“Sözde garanti bahanesiyle şiddet kullanmak haklı gösterilemez”

Rum müzakereci Mavroyannis, Türkiye’nin Barış Harekâtı’na zemin olarak 1960 Garanti Antlaşmaları’nı gösterme çabasının boşuna olduğunu söyledi ve “Sözde garanti hakları bahanesiyle şiddet kullanmak haklı gösterilemez” dedi

Güney’de yayımlanan Fileleftheros Gazetesi, BM’deki Rum daimi temsilci ve müzakereci Andreas Mavroyannis’in ABD’deki Rum örgütlerine Kıbrıs sorunu, Doğu Akdeniz’deki durum ve Kapalı Maraş hakkında bilgi verirken, “Size, konjonktürün en iyisi olduğunu söyleyemem. Türkiye, genel olarak Kıbrıs sorununda bir şey olmasıyla, bunun özellikle de şimdi (Berlin’deki üçlü görüşme arifesinde) olmasıyla ilgilenmiyor” dediğini yazdı.

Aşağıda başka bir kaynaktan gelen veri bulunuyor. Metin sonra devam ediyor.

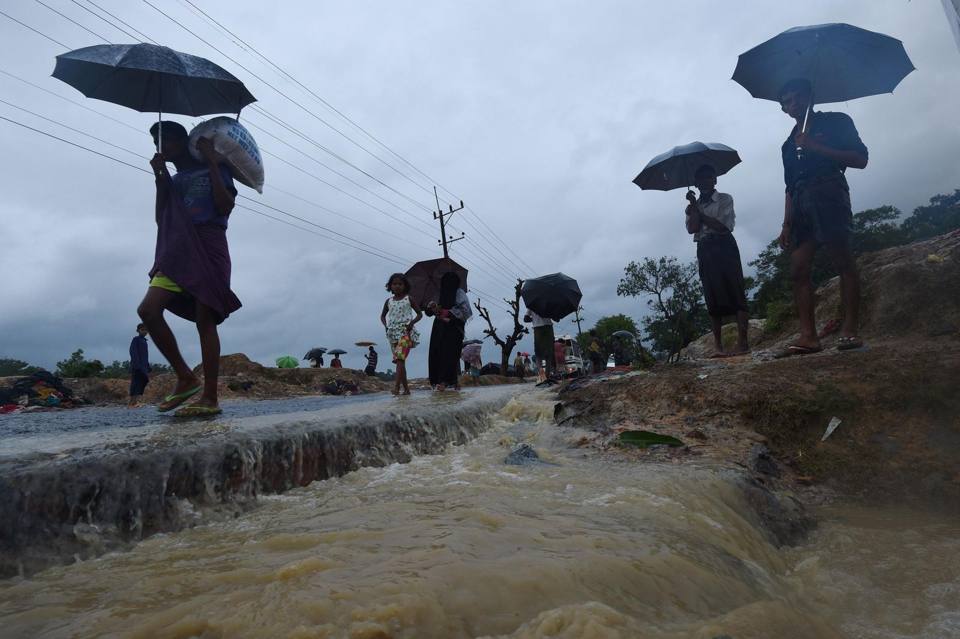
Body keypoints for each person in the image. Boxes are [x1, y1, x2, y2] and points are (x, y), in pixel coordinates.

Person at [137, 121, 241, 417]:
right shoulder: (174, 179)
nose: (161, 146)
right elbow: (161, 219)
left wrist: (212, 162)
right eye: (156, 142)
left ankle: (210, 397)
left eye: (167, 139)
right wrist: (159, 177)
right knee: (148, 311)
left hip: (210, 245)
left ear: (184, 141)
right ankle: (185, 377)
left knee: (205, 320)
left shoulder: (216, 168)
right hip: (177, 250)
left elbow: (224, 206)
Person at [776, 78, 868, 357]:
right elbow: (789, 186)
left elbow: (860, 159)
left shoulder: (837, 121)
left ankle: (850, 329)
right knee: (798, 268)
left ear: (811, 97)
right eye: (787, 102)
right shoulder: (787, 145)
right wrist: (786, 223)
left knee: (842, 260)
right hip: (800, 202)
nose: (793, 104)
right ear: (784, 109)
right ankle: (809, 337)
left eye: (798, 97)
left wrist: (815, 146)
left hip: (829, 191)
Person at [685, 164, 750, 357]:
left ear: (714, 179)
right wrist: (693, 208)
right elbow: (693, 229)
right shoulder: (693, 207)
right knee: (711, 294)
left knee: (736, 290)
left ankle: (743, 343)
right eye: (701, 178)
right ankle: (718, 346)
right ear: (696, 183)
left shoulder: (725, 198)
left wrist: (698, 212)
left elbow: (722, 226)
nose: (705, 181)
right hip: (705, 248)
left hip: (724, 245)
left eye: (708, 177)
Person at [425, 272, 472, 390]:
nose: (448, 284)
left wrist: (449, 313)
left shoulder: (459, 293)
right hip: (439, 328)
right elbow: (428, 312)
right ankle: (441, 381)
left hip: (454, 328)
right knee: (437, 353)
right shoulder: (438, 293)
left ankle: (447, 382)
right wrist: (432, 307)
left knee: (451, 354)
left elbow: (466, 311)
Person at [381, 273, 422, 395]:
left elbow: (420, 314)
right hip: (392, 333)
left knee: (399, 358)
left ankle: (397, 388)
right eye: (394, 284)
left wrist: (412, 323)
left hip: (406, 332)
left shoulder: (409, 299)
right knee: (400, 362)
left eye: (400, 284)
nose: (397, 286)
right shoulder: (388, 301)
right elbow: (382, 316)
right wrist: (386, 326)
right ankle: (407, 390)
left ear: (405, 286)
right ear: (390, 286)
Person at [524, 309, 555, 377]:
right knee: (549, 353)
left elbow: (525, 319)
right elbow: (556, 318)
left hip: (538, 329)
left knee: (538, 353)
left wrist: (533, 319)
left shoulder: (531, 306)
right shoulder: (549, 305)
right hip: (548, 328)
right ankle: (547, 375)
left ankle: (541, 373)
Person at [128, 323, 150, 407]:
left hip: (143, 367)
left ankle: (135, 401)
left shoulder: (144, 341)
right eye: (142, 330)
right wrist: (137, 365)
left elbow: (145, 355)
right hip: (137, 366)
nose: (145, 331)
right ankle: (132, 403)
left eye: (146, 330)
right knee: (135, 383)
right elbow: (133, 352)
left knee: (142, 382)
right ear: (138, 330)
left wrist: (148, 366)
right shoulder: (136, 339)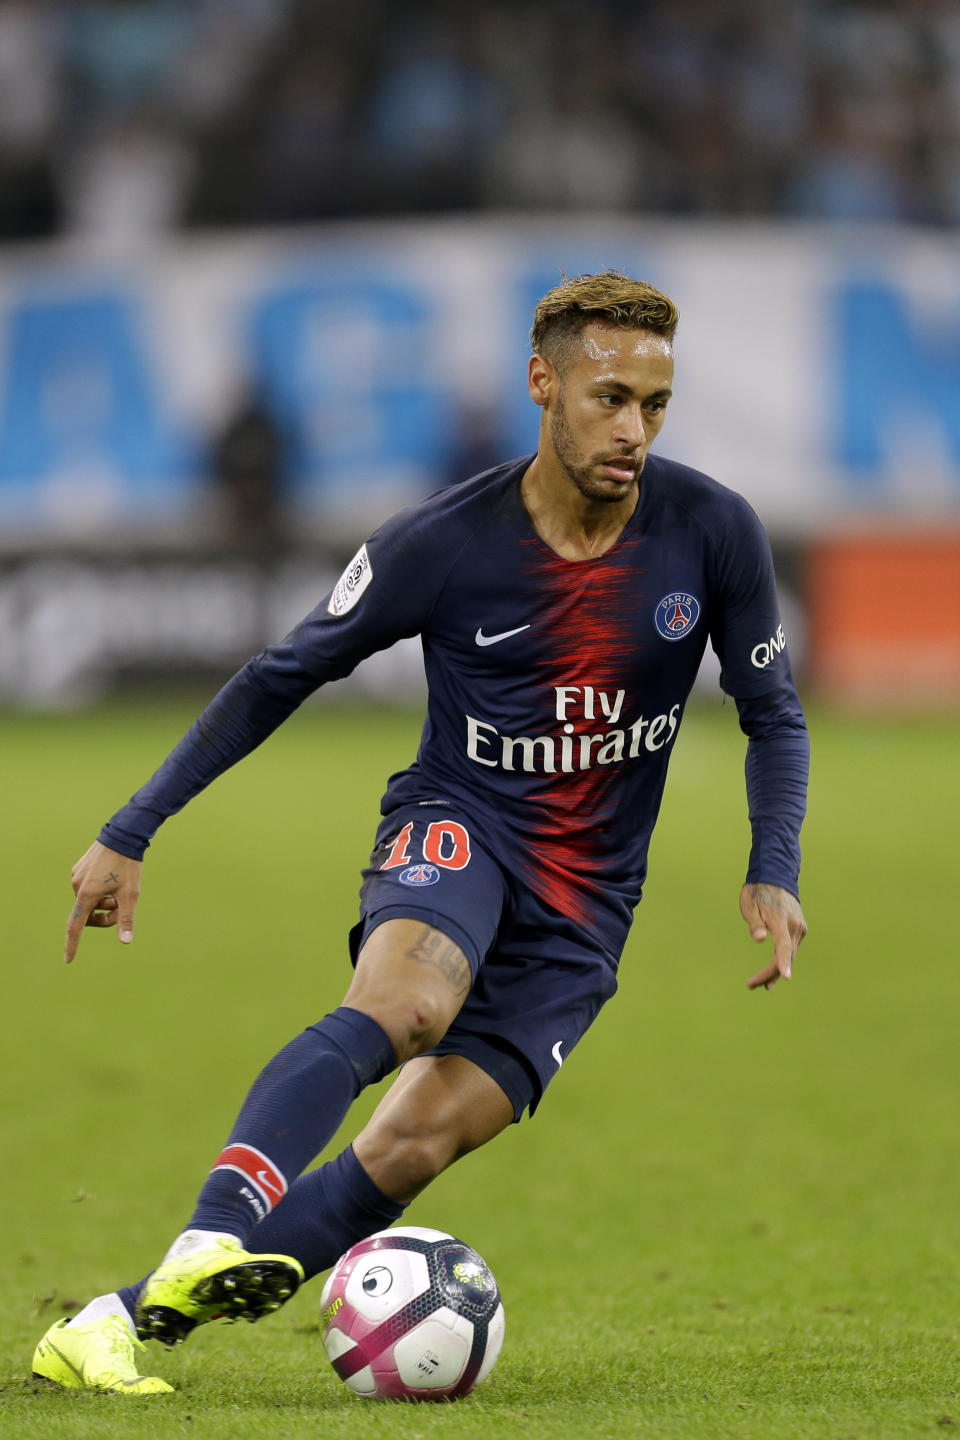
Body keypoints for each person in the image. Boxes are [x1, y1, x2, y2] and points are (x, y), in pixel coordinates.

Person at [32, 271, 808, 1395]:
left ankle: (116, 1325)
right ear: (542, 384)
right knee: (405, 1007)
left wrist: (771, 867)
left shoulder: (712, 530)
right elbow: (277, 675)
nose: (632, 429)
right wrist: (130, 830)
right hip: (463, 831)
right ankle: (215, 1226)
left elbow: (774, 715)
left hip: (588, 906)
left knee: (409, 1149)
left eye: (654, 404)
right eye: (608, 398)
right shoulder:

Habere göre, “Kıbrıs Mücadelesi Dünya Koordinasyon Komitesi” (PSEKA) ve Amerika Kıbrıs Örgütleri Federasyonu tarafından düzenlenen toplantıda konuşan Mavroyannis, Türkiye’nin stratejik hedefinin Kıbrıs’ı kontrol etmek olduğu iddiasını yineledi. BM’nin, Kıbrıs müzakerelerinin yeniden başlaması çabaları konusunda kötümser konuştu ve “Şantaj altında müzakere yapılmaz. Türk tarafının son aylarda müzakere masasına gelmek istemesinin nedeni, istediklerini kazanmaktır. Bu da kabul edilemez” dedi.
Mavroyannis, Kapalı Maraş konusuna değinirken “Bölgenin genel bir iskân ve inkişaf planı söz konusu. Sert tepkilerden ve Güvenlik Konseyi’nin son müdahalesinden sonra, Türk faaliyetleri şimdilik durmuş görünüyor ancak bundan sonra ne olacağı konusunda hiçbir şey kesin değil” ifadesini kullandı.
Andreas Mavroyannis, Türkiye’nin sözde “Rum MEB”i dışında Yunanistan’ın da deniz bölgesinde doğal gaz ve petrol araştırmalarına başlaması ve Yunanistan’ın da askerî tepki göstermesi ihtimalinden de büyük endişe belirtti.
MAVROYANNİS’İN SİNİRLİOĞLU’NA CEVABI 
Yine Fileleftheros, New York çıkışlı haberinde, Mavroyannis’in Yunanistan Başbakanı Kiriakos Miçotakis’in  BM Genel Kurulu’nda yaptığı konuşmaya karşılık Türkiye’nin BM Daimi Temsilcisi Feridun Sinirlioğlu tarafından BM’ye gönderilen,  Kıbrıslı Rumların 1963-74 döneminde Kıbrıslı Türklere etnik temizlik uyguladığı ve 1974’te yapılanın meşru bir harekât olduğuna vurgu yapılan mektuba yazılı cevap verdiğini bildirdi.
Habere göre, Türkiye’nin “Demokles Kılıcı”nın on yıllardır “Kıbrıs’ın üzerinde olduğunu” öne süren Mavroyannis, Türkiye hakkındaki bilinen Rum iddialarını yineledikten sonra Türkiye’nin Ada’da etnik açıdan ayrı iki devlet politikası güttüğünü, bunun da Kıbrıslı Türkleri “devlet kurumlarını terk ederek, ceplere çekilmeye ittiğini” iddia etti. Barış Harekâtı’na zemin olarak 1960 Garanti Antlaşmaları’nı gösterme çabasının “boşuna” olduğunu da savunan Mavroyannis “sözde garanti hakları bahanesiyle şiddet kullanmak haklı gösterilemez” dedi.
Mavroyannis, hidrokarbonlar ve Türkiye’nin Doğu Akdeniz’deki faaliyetlerine de atıf yaparak,  Türkiye’nin BM Deniz Hukuku Sözleşmesi’ni ve uluslar arası hukuku kabul etmediğini öne sürerek “uluslararası hukuk tahtında  hiçbir şekilde müdahil taraf addedilemeyeceği bölgelerde de talepte bulunuyor” iddiasında bulundu.